The first line of the entries is where the copy starts and the line with "index tip: (477, 443)" is where it ends; set down each line exactly, both ends included, and drop pictures.

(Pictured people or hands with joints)
[Start of section]

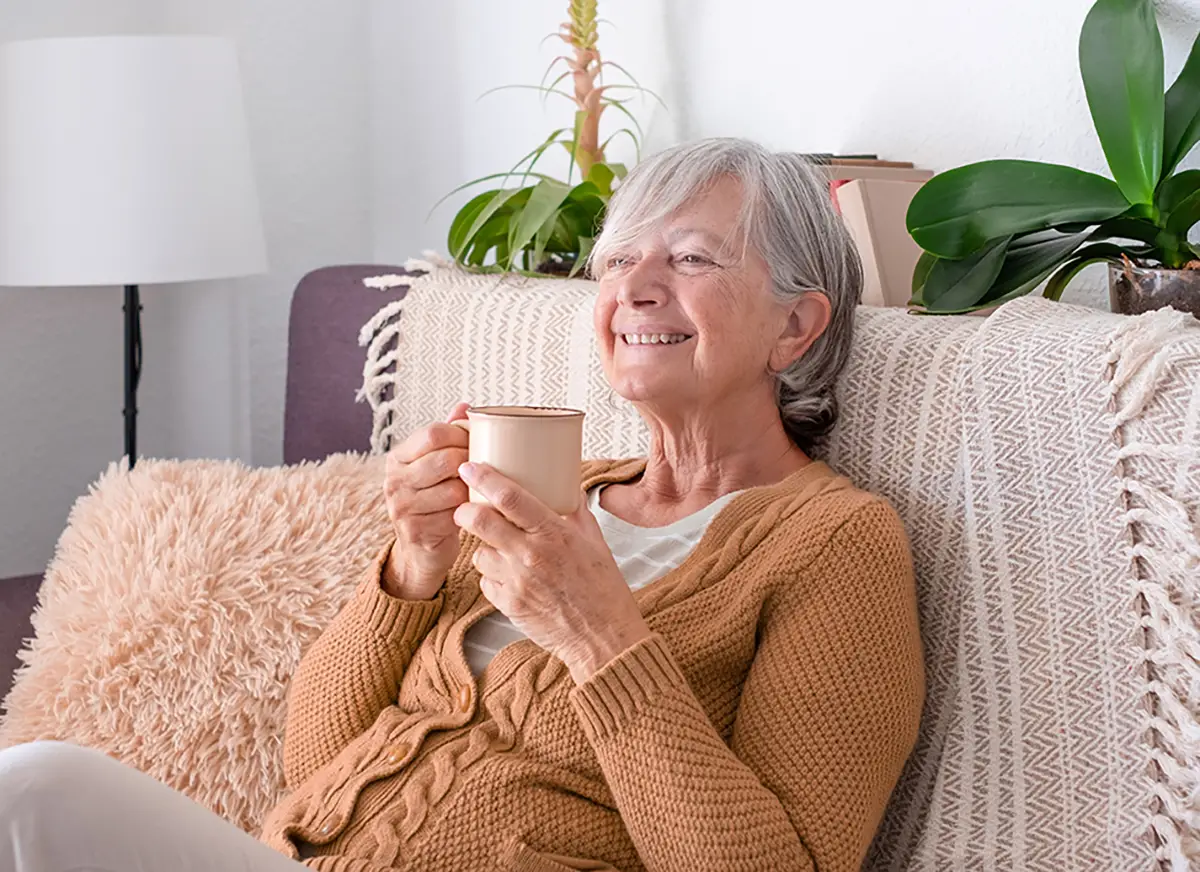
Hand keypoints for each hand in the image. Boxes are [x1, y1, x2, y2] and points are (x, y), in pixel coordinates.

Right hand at [381, 403, 471, 598]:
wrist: (421, 548)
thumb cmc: (434, 500)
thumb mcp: (435, 466)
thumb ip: (448, 435)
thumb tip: (464, 406)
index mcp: (398, 457)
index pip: (434, 434)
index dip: (462, 435)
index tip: (477, 443)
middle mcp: (394, 480)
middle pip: (445, 459)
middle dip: (472, 463)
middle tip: (484, 470)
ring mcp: (401, 506)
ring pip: (453, 488)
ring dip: (472, 491)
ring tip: (478, 491)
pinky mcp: (415, 530)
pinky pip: (455, 515)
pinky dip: (469, 512)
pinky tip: (472, 511)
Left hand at [453, 462, 652, 683]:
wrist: (603, 637)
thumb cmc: (602, 589)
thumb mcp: (595, 541)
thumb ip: (575, 512)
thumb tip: (565, 487)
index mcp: (554, 533)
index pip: (510, 497)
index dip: (484, 478)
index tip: (470, 468)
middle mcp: (531, 555)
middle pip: (479, 521)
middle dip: (465, 511)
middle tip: (466, 509)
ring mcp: (517, 582)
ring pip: (479, 553)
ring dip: (483, 548)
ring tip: (501, 551)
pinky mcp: (508, 605)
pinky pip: (486, 581)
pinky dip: (493, 576)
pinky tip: (511, 577)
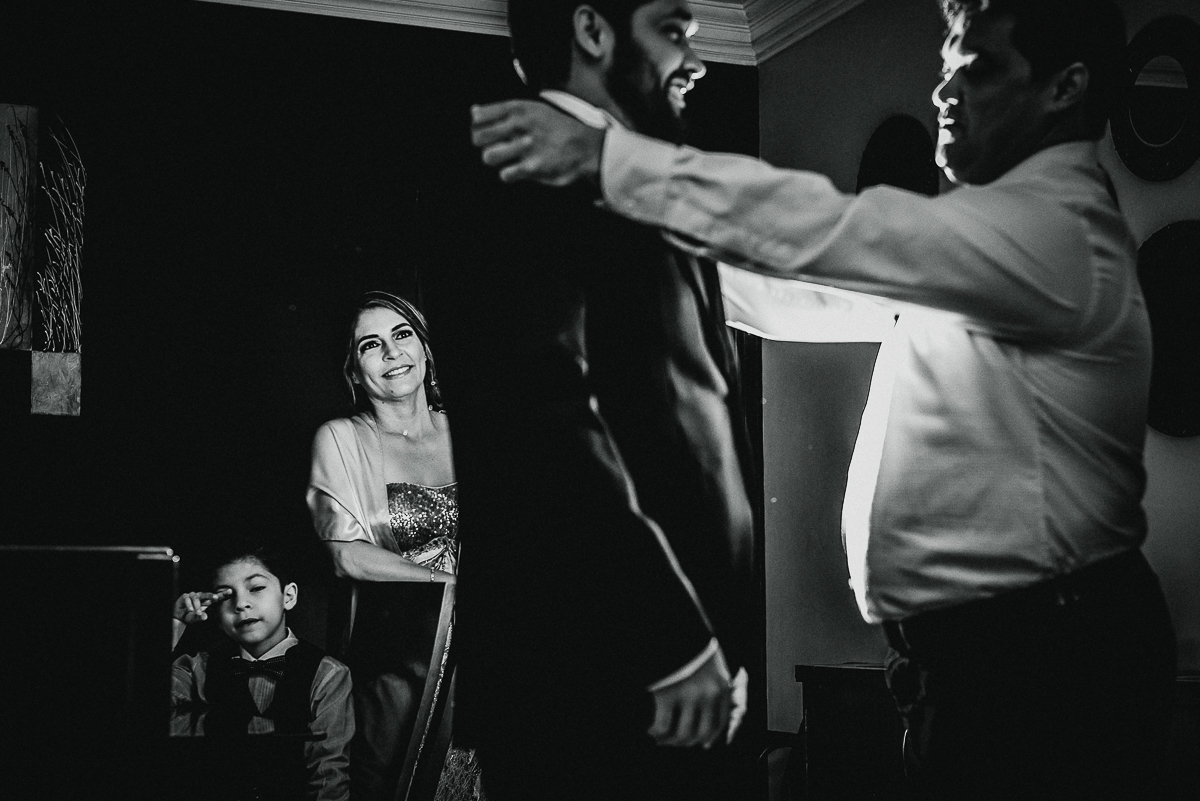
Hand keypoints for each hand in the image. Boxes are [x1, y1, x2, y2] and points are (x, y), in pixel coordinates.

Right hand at [172, 589, 229, 624]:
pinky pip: (188, 599)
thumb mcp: (196, 618)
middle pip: (207, 594)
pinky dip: (189, 605)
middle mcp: (200, 597)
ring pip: (196, 598)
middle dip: (211, 595)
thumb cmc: (190, 616)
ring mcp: (192, 596)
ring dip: (197, 606)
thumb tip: (204, 617)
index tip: (230, 592)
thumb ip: (200, 617)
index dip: (222, 594)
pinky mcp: (185, 596)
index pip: (215, 597)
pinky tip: (190, 610)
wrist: (179, 616)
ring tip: (197, 613)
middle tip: (216, 598)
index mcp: (206, 601)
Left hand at [470, 100, 604, 186]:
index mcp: (518, 109)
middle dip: (481, 144)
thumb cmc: (557, 128)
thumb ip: (503, 111)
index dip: (477, 125)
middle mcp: (520, 125)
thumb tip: (474, 111)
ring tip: (506, 158)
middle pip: (479, 137)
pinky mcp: (532, 167)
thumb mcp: (533, 109)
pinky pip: (505, 174)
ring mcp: (525, 147)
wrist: (586, 147)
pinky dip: (508, 174)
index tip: (483, 129)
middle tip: (493, 145)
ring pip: (488, 157)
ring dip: (495, 159)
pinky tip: (518, 169)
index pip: (479, 116)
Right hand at [648, 648, 732, 748]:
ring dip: (670, 741)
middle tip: (675, 741)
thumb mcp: (708, 659)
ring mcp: (689, 696)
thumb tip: (703, 705)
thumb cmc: (688, 640)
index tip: (702, 743)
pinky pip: (663, 726)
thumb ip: (710, 680)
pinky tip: (651, 729)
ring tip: (660, 738)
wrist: (671, 622)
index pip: (720, 722)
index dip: (710, 737)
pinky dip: (656, 732)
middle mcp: (709, 694)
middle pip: (701, 733)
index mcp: (721, 685)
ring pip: (683, 734)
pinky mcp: (668, 695)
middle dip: (687, 742)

[End of section]

Output:
Hand keypoints for each hand in the image. Boxes are [x1, y1, x2, y2] and points are (x, y), in pixel coordinates.

Right hand at [381, 403, 471, 598]:
wrist: (421, 548)
thumb cmc: (434, 500)
thumb mcp: (435, 466)
thumb ip: (448, 435)
thumb tip: (464, 406)
index mcp: (398, 457)
index pip: (434, 434)
index dip: (462, 435)
index tip: (477, 443)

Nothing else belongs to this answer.